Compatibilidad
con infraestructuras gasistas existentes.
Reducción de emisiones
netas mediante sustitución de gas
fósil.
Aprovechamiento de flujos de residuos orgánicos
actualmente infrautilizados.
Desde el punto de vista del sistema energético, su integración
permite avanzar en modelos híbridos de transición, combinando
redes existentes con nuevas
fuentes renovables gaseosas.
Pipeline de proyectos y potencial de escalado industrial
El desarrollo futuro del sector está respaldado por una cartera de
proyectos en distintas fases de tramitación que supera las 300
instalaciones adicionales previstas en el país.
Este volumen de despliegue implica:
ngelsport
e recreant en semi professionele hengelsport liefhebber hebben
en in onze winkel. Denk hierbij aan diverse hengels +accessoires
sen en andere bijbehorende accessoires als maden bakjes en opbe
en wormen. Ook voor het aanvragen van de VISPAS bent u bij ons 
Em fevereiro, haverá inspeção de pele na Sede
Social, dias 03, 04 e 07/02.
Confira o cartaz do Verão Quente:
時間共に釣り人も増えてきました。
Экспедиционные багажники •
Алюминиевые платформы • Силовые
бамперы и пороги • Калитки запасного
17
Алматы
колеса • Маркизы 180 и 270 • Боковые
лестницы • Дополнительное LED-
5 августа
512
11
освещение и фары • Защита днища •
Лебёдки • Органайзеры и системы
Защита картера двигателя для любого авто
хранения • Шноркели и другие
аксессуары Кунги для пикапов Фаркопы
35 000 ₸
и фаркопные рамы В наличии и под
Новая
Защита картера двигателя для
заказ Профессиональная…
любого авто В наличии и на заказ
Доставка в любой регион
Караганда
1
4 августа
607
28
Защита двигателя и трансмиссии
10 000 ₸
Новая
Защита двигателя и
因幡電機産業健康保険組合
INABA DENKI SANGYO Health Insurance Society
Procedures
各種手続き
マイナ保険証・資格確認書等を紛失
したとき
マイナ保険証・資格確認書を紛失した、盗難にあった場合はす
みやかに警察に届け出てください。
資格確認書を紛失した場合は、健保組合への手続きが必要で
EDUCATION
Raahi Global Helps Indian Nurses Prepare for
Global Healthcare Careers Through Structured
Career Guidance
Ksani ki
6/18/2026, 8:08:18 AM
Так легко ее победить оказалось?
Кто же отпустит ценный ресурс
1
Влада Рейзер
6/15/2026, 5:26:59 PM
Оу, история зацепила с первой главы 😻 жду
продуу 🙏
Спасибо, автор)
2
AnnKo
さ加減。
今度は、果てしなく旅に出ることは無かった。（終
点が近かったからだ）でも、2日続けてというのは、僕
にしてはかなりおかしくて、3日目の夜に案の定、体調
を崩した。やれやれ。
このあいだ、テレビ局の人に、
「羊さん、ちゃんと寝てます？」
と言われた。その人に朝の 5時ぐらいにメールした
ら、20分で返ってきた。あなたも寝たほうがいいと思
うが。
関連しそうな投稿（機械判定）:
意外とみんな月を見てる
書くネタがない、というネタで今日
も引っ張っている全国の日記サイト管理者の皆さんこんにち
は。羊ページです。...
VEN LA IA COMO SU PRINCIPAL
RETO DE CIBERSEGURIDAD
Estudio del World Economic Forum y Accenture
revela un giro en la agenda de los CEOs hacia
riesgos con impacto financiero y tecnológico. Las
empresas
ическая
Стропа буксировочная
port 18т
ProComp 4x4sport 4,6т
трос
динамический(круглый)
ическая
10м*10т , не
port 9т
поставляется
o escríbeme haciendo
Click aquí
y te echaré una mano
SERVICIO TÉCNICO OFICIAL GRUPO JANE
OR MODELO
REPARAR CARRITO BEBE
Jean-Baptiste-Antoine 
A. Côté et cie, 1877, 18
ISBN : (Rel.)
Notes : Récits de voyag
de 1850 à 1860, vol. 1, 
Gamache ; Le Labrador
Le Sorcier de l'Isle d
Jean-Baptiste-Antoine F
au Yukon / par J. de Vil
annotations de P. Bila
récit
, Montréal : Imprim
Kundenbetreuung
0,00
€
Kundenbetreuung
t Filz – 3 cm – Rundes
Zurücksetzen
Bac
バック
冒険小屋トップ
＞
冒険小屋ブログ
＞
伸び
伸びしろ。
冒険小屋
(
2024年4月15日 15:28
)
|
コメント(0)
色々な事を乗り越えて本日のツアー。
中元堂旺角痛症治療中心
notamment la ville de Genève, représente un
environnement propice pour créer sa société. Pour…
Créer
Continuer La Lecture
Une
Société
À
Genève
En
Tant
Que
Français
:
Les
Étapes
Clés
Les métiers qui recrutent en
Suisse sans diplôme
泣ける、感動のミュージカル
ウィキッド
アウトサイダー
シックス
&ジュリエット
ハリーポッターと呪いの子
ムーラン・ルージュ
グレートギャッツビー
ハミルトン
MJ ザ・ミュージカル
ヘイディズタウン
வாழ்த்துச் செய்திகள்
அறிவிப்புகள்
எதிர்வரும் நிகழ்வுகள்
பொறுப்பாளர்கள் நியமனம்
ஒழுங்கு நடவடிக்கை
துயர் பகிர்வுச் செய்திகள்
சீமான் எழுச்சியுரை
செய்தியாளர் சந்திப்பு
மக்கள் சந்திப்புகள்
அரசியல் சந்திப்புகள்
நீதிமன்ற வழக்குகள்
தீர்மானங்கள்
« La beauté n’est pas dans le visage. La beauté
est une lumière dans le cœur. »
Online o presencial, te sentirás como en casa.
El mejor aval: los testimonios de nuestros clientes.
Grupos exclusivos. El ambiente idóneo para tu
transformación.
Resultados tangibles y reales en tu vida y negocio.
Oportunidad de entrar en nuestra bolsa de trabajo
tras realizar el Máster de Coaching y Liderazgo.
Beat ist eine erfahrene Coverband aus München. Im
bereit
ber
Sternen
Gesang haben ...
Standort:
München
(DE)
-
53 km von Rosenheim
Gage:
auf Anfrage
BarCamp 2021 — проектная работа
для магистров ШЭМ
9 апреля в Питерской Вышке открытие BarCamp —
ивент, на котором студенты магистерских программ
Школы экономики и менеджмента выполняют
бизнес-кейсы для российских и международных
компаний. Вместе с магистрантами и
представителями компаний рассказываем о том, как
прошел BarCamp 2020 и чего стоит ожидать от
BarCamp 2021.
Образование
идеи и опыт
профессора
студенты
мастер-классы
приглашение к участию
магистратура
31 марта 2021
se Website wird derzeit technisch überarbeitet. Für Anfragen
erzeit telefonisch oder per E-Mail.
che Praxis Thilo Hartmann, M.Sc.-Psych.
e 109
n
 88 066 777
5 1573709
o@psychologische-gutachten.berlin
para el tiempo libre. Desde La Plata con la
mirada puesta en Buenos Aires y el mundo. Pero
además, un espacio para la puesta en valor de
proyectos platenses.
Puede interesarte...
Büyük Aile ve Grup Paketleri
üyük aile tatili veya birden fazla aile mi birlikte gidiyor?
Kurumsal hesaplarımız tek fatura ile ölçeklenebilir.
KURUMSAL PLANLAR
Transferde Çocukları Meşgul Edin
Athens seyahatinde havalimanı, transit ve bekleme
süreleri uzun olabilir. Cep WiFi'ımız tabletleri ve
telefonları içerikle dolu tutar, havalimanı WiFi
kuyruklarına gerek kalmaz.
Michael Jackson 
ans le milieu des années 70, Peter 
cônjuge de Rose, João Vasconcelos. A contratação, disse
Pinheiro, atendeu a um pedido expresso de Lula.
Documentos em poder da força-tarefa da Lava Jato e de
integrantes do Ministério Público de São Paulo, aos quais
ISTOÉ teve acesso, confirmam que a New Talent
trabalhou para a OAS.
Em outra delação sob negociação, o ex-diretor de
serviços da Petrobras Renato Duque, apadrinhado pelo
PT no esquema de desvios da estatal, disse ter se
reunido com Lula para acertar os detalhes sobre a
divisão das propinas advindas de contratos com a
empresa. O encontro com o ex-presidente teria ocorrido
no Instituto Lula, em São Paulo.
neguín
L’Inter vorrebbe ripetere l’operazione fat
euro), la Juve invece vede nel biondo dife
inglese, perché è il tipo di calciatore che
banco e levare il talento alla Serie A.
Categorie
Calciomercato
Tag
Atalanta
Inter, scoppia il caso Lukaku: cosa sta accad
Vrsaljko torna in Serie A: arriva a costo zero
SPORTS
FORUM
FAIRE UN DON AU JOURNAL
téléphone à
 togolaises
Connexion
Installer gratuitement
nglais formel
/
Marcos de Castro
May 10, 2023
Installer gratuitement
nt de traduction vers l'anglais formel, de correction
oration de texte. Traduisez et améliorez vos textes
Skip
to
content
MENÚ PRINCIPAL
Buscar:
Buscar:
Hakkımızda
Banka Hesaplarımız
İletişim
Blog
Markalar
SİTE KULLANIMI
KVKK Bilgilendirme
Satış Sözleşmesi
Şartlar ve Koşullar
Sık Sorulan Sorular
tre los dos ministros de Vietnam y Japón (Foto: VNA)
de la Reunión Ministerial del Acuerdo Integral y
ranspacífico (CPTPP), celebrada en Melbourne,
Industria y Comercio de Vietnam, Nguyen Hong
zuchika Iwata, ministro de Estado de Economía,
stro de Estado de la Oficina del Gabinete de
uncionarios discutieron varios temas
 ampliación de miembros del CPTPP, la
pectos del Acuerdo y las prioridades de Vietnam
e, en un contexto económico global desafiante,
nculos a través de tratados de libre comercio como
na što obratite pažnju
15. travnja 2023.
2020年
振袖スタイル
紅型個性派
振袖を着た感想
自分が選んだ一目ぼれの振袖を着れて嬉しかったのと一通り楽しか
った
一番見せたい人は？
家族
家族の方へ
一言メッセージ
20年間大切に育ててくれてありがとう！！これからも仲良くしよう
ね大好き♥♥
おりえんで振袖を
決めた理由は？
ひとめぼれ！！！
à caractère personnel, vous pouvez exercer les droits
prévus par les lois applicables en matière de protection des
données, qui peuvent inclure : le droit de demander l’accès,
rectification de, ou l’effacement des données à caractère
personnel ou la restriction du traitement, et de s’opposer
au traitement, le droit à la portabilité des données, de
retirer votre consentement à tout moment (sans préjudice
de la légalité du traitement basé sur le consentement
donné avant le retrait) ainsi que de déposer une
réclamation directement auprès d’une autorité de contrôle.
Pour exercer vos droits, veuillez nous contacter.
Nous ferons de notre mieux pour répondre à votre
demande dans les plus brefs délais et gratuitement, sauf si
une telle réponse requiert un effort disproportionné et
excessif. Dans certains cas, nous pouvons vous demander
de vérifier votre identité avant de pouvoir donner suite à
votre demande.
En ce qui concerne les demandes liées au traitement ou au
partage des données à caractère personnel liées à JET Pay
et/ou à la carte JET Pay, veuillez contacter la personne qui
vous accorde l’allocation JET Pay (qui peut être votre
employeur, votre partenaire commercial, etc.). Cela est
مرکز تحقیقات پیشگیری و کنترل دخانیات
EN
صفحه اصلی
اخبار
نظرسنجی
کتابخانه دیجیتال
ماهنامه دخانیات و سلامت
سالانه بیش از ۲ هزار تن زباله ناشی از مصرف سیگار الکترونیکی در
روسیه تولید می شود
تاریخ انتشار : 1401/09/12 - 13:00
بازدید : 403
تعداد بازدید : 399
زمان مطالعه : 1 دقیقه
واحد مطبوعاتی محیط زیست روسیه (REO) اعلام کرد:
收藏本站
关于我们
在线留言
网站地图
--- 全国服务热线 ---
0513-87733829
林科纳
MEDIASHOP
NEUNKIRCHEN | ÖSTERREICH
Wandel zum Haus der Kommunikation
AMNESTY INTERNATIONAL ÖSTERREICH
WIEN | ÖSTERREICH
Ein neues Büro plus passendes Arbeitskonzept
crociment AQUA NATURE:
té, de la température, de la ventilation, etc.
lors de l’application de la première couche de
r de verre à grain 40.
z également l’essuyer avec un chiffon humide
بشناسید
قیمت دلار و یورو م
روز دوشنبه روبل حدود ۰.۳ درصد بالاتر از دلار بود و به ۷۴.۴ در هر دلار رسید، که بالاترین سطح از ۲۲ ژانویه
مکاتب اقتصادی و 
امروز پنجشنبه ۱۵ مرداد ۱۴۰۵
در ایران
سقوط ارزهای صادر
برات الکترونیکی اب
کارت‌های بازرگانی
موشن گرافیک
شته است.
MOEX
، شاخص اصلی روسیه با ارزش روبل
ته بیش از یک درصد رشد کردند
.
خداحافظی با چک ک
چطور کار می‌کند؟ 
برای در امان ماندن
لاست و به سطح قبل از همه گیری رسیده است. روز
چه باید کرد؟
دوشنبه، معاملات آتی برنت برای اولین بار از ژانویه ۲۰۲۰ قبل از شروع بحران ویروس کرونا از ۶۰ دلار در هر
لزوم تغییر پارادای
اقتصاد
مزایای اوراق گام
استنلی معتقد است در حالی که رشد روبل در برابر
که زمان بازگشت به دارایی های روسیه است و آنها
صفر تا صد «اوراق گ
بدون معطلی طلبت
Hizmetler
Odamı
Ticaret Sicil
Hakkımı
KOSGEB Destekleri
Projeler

☆ ☆ ☆ ☆ ☆ ☆ ☆

Try it
Format the lines from the start of the entries through the line containing "Desde el punto" as a numbered list, leaving out any blank lines.

Output for this task
1. Compatibilidad
2. con infraestructuras gasistas existentes.
3. Reducción de emisiones
4. netas mediante sustitución de gas
5. fósil.
6. Aprovechamiento de flujos de residuos orgánicos
7. actualmente infrautilizados.
8. Desde el punto de vista del sistema energético, su integración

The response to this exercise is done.